I was thinking of the solution sitting in the pump whether it be from powder or liquid and congelaing (sp) haha over time in the pump.

I must admit I have never thought of rinsing my pump out with fresh water after a job!!!  Embarassed Embarassed so thank for that I will do it from now on.

Regarding vacs , what i do when completeing a job and i have emptied out the waste tank etc is that i open the waste tank lid and leave the motors running whilst i pack the rest of the bits and bobs away. This dries the motors out before putting the machine away because i am sure the moisture left in the motors after a job contributes to their premature faliure.



Posted by Mike_Boxall (Mike_Boxall), 15 December 2003
Good point about running the vac motors Mark.

With regard to liquids, they dont seem to seperate like powders do so I don't think there is the same problem.

I heard that one company used to invalidate the machine warranty if powders were used but not rinsed through properly!
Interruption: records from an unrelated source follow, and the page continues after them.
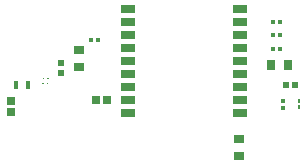
<source format=gbr>
G04*
G04 #@! TF.GenerationSoftware,Altium Limited,Altium Designer,25.8.1 (18)*
G04*
G04 Layer_Color=128*
%FSLAX44Y44*%
%MOMM*%
G71*
G04*
G04 #@! TF.SameCoordinates,1712F0CB-3B61-41A3-BC14-C9FE2E182D8B*
G04*
G04*
G04 #@! TF.FilePolarity,Positive*
G04*
G01*
G75*
%ADD20R,0.6500X0.9000*%
%ADD21R,0.7154X0.6725*%
%ADD25R,0.2627X0.3541*%
%ADD26R,0.9000X0.6500*%
%ADD48R,0.6725X0.7154*%
%ADD82R,0.5153X0.4725*%
%ADD168R,1.1810X0.7874*%
%ADD169R,0.4541X0.3627*%
%ADD170R,0.5200X0.5600*%
%ADD173R,0.3627X0.4541*%
%ADD174R,0.4100X0.6600*%
%ADD177C,0.1250*%
D20*
X1834410Y1714500D02*
D03*
X1819910D02*
D03*
D21*
X1671909Y1685290D02*
D03*
X1681480D02*
D03*
D25*
X1844040Y1678934D02*
D03*
Y1684020D02*
D03*
D26*
X1657350Y1712700D02*
D03*
X1793240Y1637400D02*
D03*
X1657350Y1727200D02*
D03*
X1793240Y1651900D02*
D03*
D48*
X1600200Y1674449D02*
D03*
Y1684020D02*
D03*
D82*
X1840206Y1697990D02*
D03*
X1832634D02*
D03*
D168*
X1793431Y1762310D02*
D03*
X1699069Y1696310D02*
D03*
Y1674310D02*
D03*
X1793431Y1674310D02*
D03*
Y1685310D02*
D03*
Y1696310D02*
D03*
Y1707310D02*
D03*
Y1718310D02*
D03*
Y1729310D02*
D03*
Y1740310D02*
D03*
Y1751310D02*
D03*
X1699069Y1762310D02*
D03*
Y1751310D02*
D03*
Y1740310D02*
D03*
Y1729310D02*
D03*
Y1718310D02*
D03*
Y1685310D02*
D03*
Y1707310D02*
D03*
D169*
X1828033Y1751330D02*
D03*
X1827530Y1739900D02*
D03*
Y1728470D02*
D03*
X1667830Y1735456D02*
D03*
X1673916D02*
D03*
X1821947Y1751330D02*
D03*
X1821444Y1739900D02*
D03*
Y1728470D02*
D03*
D170*
X1642110Y1715950D02*
D03*
Y1708150D02*
D03*
D173*
X1830070Y1677934D02*
D03*
Y1684020D02*
D03*
D174*
X1614110Y1697990D02*
D03*
X1604010D02*
D03*
D177*
X1631305Y1703260D02*
G03*
X1631305Y1703260I-625J0D01*
G01*
Y1699260D02*
G03*
X1631305Y1699260I-625J0D01*
G01*
Y1695260D02*
G03*
X1631305Y1695260I-625J0D01*
G01*
X1627305D02*
G03*
X1627305Y1695260I-625J0D01*
G01*
Y1699260D02*
G03*
X1627305Y1699260I-625J0D01*
G01*
Y1703260D02*
G03*
X1627305Y1703260I-625J0D01*
G01*
M02*

</source>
Posted by Glynn (Glynn), 15 December 2003
This is waht I like about HMs HD, it dissolves completely even in cold water ! and cleans loke a dream.

Posted by Derek (Derek Bolton), 16 December 2003

What an excellent post ...My two pennies worth...

For many years I tended to use powders for the reasons of economics and carriage. These powders were in the form of Pre-sprays only and I always rinsed with a liquid acidic rinse agent.
I suppose one could say that any residual acidic solution left within the pump could have a corrosive effect, although it did have a descaling quality.

Using liquid Microsplitters (acidic version) with a plain water rinse hopefully will resolve those problems although I still have to see if our local hard water takes its toll

Posted by mike_halliday (mike_halliday), 16 December 2003
My two pennies worth, we are talking about a product that we leave on customers carpets, and we are using words like congeal Shocked

Arn't these chemicals soposed to be non-residual?. Concidering they are mixed at 15g per 15 lts if the water did evaporate leaving the powder in the pump it would be about a pinhead full.

I've seen pre-sprays congeal when left in electric sprayers, but they are mixed at 20-1.

If pumps are getting clogged its more likely to be carpet cleaners not rincing out their buckets before filling their machines Wink

Posted by Kinver_Clean (Kinver_Clean), 16 December 2003
Hi folks
I have found after many years delving in the guts of machines that some cleaning solutions are much harder on pumps than products, powder or liquid. The least problems appear to be from the manufacturers own rather than something from elsewhere. One product in paticular ripped the diapragm and vaves to bits in no time. I have not seen it on the market for a while now thank goodness- it also dissolved brass!
I dont think liquid or powder makes much difference as the pump intakes are off the bottom of the tank anyway. The best thing is to suck the residue out to rinse the waste tank after each job, getting rid of anything in both tanks. I find a lot of waste tanks have half an inch of stinking sediment in - that cannot be good for you or the next customer.

Posted by Cloverleaf (Cloverleaf), 16 December 2003
I have just replaced a vac motor on my Ninja.

I think the reason it went is because the pump had been leaking, much condensation inside the unit.

I removed the pump head from the body, opened up the head and carefully sealed the flange with sealant, now working a treat with no leaks.

Having changed to using powders from Chemspec 'formula 90' 9 months ago, I was concerned that there might be a build up in the pump but it was absolutly spotless inside.

I also cleaned the filters on the wand and found just the usual bits and fluff, no scum from powders.

Posted by Ivar_Haglund (Ivar_Haglund), 16 December 2003
Are you talking pump problems in portabes or truck mount

I seem to have no problems with powders

I pre mix with very hot water

Now it is just the same as using a liquid

Is the water your using very hard

the water your using my be more of a problem than the chemicals used.